In the case of houses, the price payable for a few lower value houses is significantly discounted. These are buildings which originally qualified for enfranchisement when the legislation was first enacted in 1967, or as slightly extended in 1974. There are relatively fewer houses to which this still applies which have not yet been enfranchised.
The valuation date in all cases is the date the claim is made.
If the parties cannot agree the price, it is determined by a First Tier Tribunal (“the FTT”). The FTT is a relatively informal tribunal. Where significant sums are at stake, it is normal for the parties to be represented by counsel and highly experienced expert witnesses and, in those cases, proceedings resemble court procedure. Expert witnesses are instructed by and paid by each party. However, their prime duty is to be an independent expert, and that duty is owed to the FTT, not the landlord or tenant who instructs them.
There is a possibility of an appeal from the FTT to the Land Chamber of the Upper Tribunal (“the UT”) on a legal issue or an issue of wider importance, subject to permission being given by the FTT or the UT. There is a possibility of a further appeal on a legal point only to the Court of Appeal and, ultimately, the Supreme Court.
The tenants are liable for the landlord’s reasonable costs of and incidental to three matters. These are:
- Investigating whether the claim is validly brought;
- The landlord’s valuation; and
- The conveyancing costs associated with the freehold transfer or the grant of the lease.
In particular, the tenants are not responsible for landlord’s costs in negotiating the price or the documents, nor before the FTT or the UT. With a small exception (£500) for landlords who act unreasonably, a landlord is not responsible for a tenant’s costs in the FTT or the UT, irrespective of the outcome.

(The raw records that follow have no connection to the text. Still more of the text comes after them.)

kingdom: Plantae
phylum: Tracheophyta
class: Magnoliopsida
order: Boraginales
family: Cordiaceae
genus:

If a case is appealed into the courts, the usual cost rules apply in relation to the proceedings in court, i.e. normally loser pays winner’s costs.
What is a house?
There are rarely difficulties in identifying what constitutes a flat. For the purposes of enfranchisement legislation, a “house” is defined as any building:
- Which is designed or adapted for living in; and
- Which it is reasonable to call a house.
This is the basic definition, and there are a number of more detailed points. The definition has a lot of complexities. It clearly includes buildings in mixed use. In particular, there is no exclusion (equivalent to that for collective enfranchisement) where more than 25% of the internal floor area is in commercial use.
The issue has been the subject of several prominent hearings, including before the Supreme Court, but unfortunately there is still no absolute answer as to what is a house. It is clear that a building originally built as a dwelling house but now solely in commercial use is not a “house”, and that such a building that is now solely in residential use is a “house”, but there is a lack of certainty as to the status of such a building in mixed use, meaning that each property must be assessed on a case-by-case basis.
Please note that this is a summary of the principal way in which enfranchisement operates, and the detailed rules are extremely complicated.